Selon le journal Napoli Today, certains disent que la puttanesca a été inventée par le propriétaire d’un bordel aux portes de Rome, d’autres par le propriétaire d’un bordel du quartier espagnol de Naples, d’autres encore que son nom fait référence au vert, au rouge et au violet de la sauce, toutes les couleurs des sous-vêtements portés par les femmes travaillant dans ces bordels, et d’autres encore qu’elle a été inventée par une travailleuse du sexe nommée Yvette la Francese, qui lui a donné le nom de son métier.
Mais il y a quelques problèmes avec cette théorie du bordel. Tout d’abord, les ingrédients sont tellement communs et faciles à assembler que ses origines supposément colorées semblent un peu farfelues.

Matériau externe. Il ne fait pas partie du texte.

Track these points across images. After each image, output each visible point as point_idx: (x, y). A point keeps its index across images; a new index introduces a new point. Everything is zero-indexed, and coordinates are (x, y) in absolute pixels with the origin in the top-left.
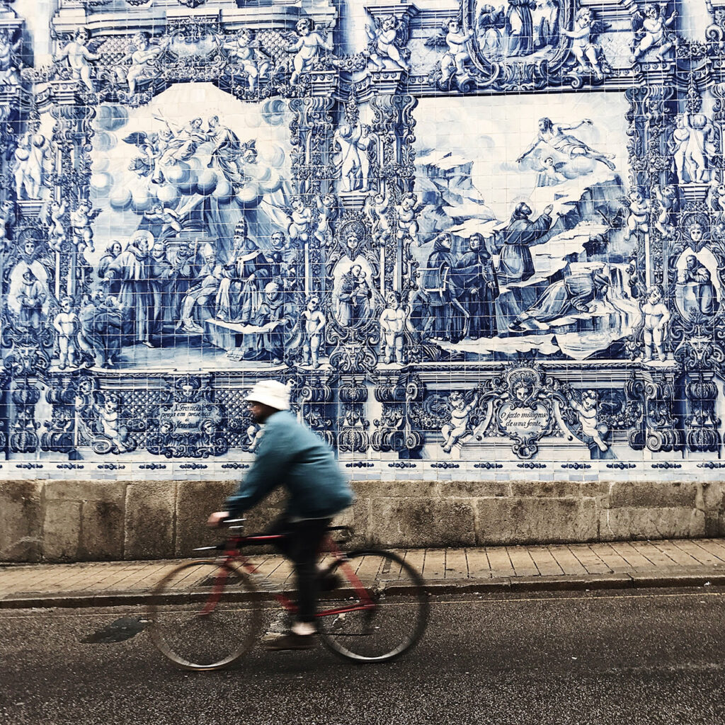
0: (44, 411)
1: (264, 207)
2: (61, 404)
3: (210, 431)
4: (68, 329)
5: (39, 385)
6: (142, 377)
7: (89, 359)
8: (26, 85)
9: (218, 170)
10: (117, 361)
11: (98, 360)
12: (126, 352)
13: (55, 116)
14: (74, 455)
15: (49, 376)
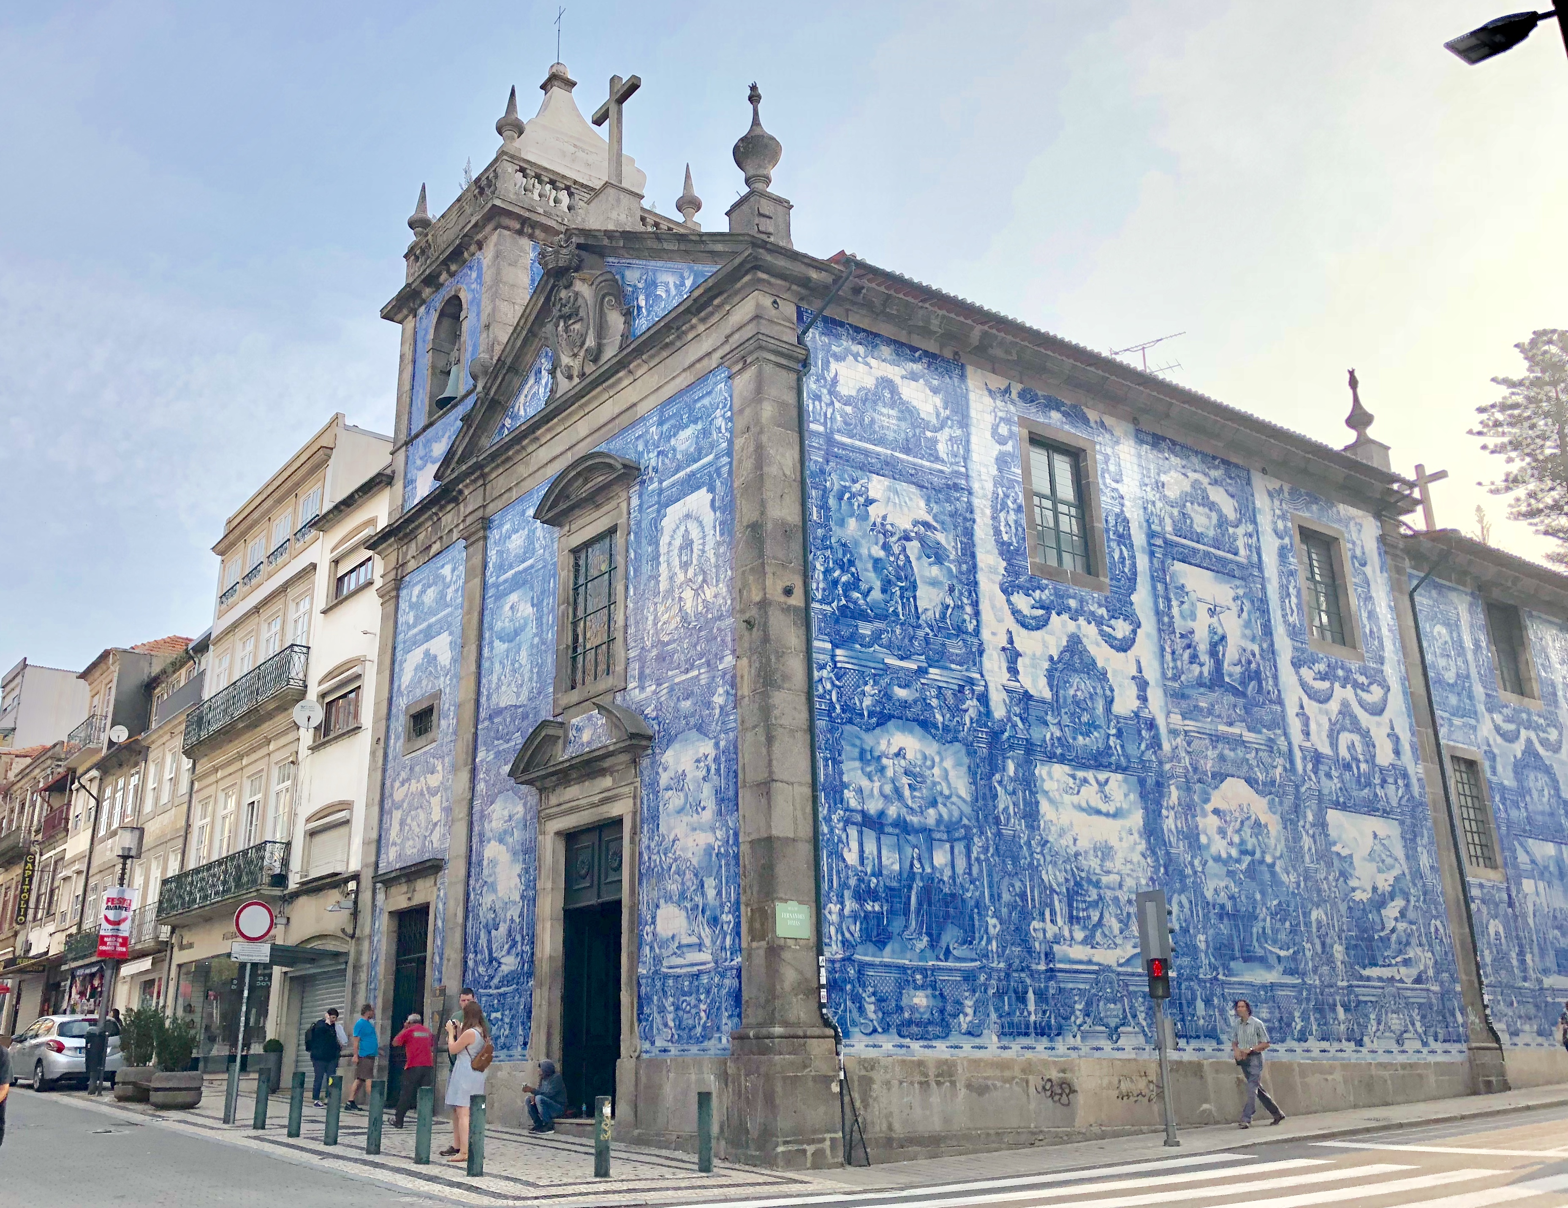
0: (1200, 1005)
1: (1278, 868)
2: (1208, 1002)
3: (1277, 1024)
4: (1202, 946)
5: (1196, 987)
6: (1241, 983)
7: (1215, 969)
8: (1161, 763)
9: (1254, 840)
10: (1229, 972)
11: (1220, 970)
12: (1232, 964)
13: (1177, 788)
14: (1219, 1042)
15: (1200, 981)
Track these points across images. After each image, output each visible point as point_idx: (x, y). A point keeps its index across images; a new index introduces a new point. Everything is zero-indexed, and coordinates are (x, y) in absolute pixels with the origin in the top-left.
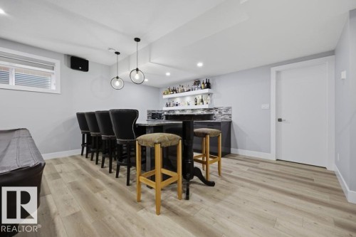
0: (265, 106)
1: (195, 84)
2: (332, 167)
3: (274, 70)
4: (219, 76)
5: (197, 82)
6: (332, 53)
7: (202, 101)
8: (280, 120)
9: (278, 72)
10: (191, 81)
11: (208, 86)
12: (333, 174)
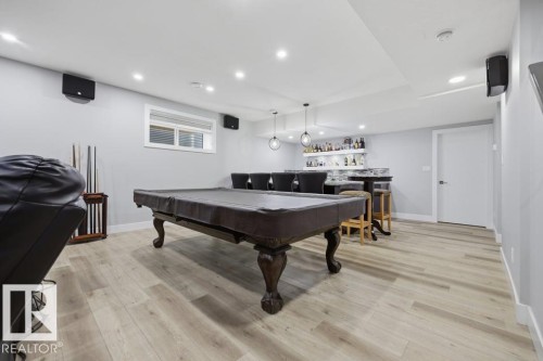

Par exemple, dans le livre Cucina Teorico-Pratica (« Cuisine théorique-pratique ») d’Ippolito Cavalcanti, datant du XIXe siècle, il est fait mention de vermicelles aux câpres, olives et anchois, qui sont considérés comme l’un des fondements de la tradition culinaire napolitaine moderne.
L’autre question est de savoir quand le nom apparaît pour la première fois. La première référence à la sauce puttanesca que j’ai pu trouver se trouve dans un guide gastronomique et œnologique publié en 1932 par l’organisation touristique italienne Touring Club. Mais dans ce livre, le plat est appelé maccheroni alla marinara. Dans le roman Blessé à mort de Raffaele La Capria, paru en 1961, soit trois ans après l’interdiction des maisons closes en Italie, il est décrit comme un plat sicilien.
Les hypothèses les plus récentes sur l’origine du nom nous conduisent à Ischia, une magnifique île méditerranéenne au large de Naples. Le livre La Cucina Napoletana (« La cuisine napolitaine »), publié en 1977 par Jeanne Carola Francesconi, attribue l’invention du plat à un peintre local nommé Eduardo Colucci, qui invitait souvent des amis sur son île natale et leur préparait sa spécialité, les maccheroni alla puttanesca.
Un article paru en 2005 dans un journal local affirme que la sauce a été créée dans les années 1950 par le neveu de Colucci, l’architecte et jet setter Sandro Petti. Il était propriétaire du restaurant Il Rancio Fellone et a affirmé qu’un soir, il a improvisé un dîner rapide pour ses invités en rassemblant des « trucs au hasard » – ou una puttanata, comme on dit en italien, une expression courante qui se traduit littéralement par « une action de pute ». Cette théorie est également soutenue par l’écrivain culinaire Jeremy Parzen.
L’expression « puttanata » n’est pas exactement une aberration dans la langue italienne – de nombreux jurons italiens font référence aux femmes, à leurs organes génitaux et au travail du sexe. Si ce type de langage est de plus en plus considéré comme dépassé en anglais, ces discussions ne font que commencer en Italie. Si les féministes italiennes utilisent désormais des traductions de mots anglais pour faire référence au travail du sexe de manière non stigmatisante, la plupart des expressions faisant référence au travail du sexe sont négatives et encore très courantes dans le vocabulaire italien.